Problem details: Continue the blog post about Cambridge, chickens and a birthday, starting right after its last sentence.

Exercise passage:
»»

Monday, September 21, 2009

Camblidge, chickens and a birthday

Running rather late in recording what I've been up to, not least because my Dongle ran out of juice and so I can't put in things as they arise. It won't work again until Wednesday. Very good discipline, and much more progress on work.
I went to the Arthur Ransome Society's biennial Literary Weekend in Missee Lee's own Alma Mater Cambridge on  12-14 September. Extremely interesting talks, notably by Jim Ring and Own Dudley Edwards. But all were good, and it would be invidious to rank them as the approaches were so diverse. Nostalgia reigned as I tramped Sidgwick avenue and recalled being batwoman racing home for 11 o.clock in the statutory gown. I'm so glad I now live in Oxford away from all the alluring Cambridge ghosts. A free afternoon was well-spent punting


Then a good quiet session in the gardens of Newnham. I had the Sidgwick seat to myself.
I've now finished the gardening anthology's contents and sent them off to Naxos. A great incentive to get gardening in my own little paradise. - I had Sam and Olivia for the afternoon, and with Adam's help we had a humungeous bonfire before giving them supper on the lawn.






The chickens are tame enough to follow me around. I can easily get them back as they now respond to me tinkly-winkling a small brass bell, racing back to their run for mealworms. I planted a wallflower and muscari border with sumptuously enriched earth [manure, topsoil and compost], so I look to impressive results in the spring.

««

Data shown:
»»

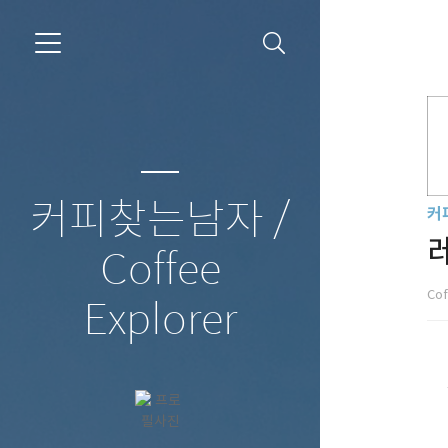
커피찾는남자 /
커
Coffee
Cof
Explorer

««

Response to this task:
It was Sam's fourth birthday on Sunday; Phil, Ros, Steff and I all scratched out heads putting together the ride-on tractor with trailor I'd got him - it seemed to be a hit judging by enthusiasm of the guests at this party in teh afternoon.
Now back to Napier on Swynbrook and Ewelme and a lovely book called The Stripling Thames, written by Fred Thacker in 1900 or so. He is an effortlessly interesting writer, like a good friend chatting. Perfect to read aboard Dulcibella, and the weather for the week looks set fair for such an escape - but first I must earn it by making progress on Alice 1. Plotting is the thing. I'm finding John Goodall's God's House very inspiring. Which of the 13 almsmen will be found in the well??? Maybe I should reread Agatha Christie . . .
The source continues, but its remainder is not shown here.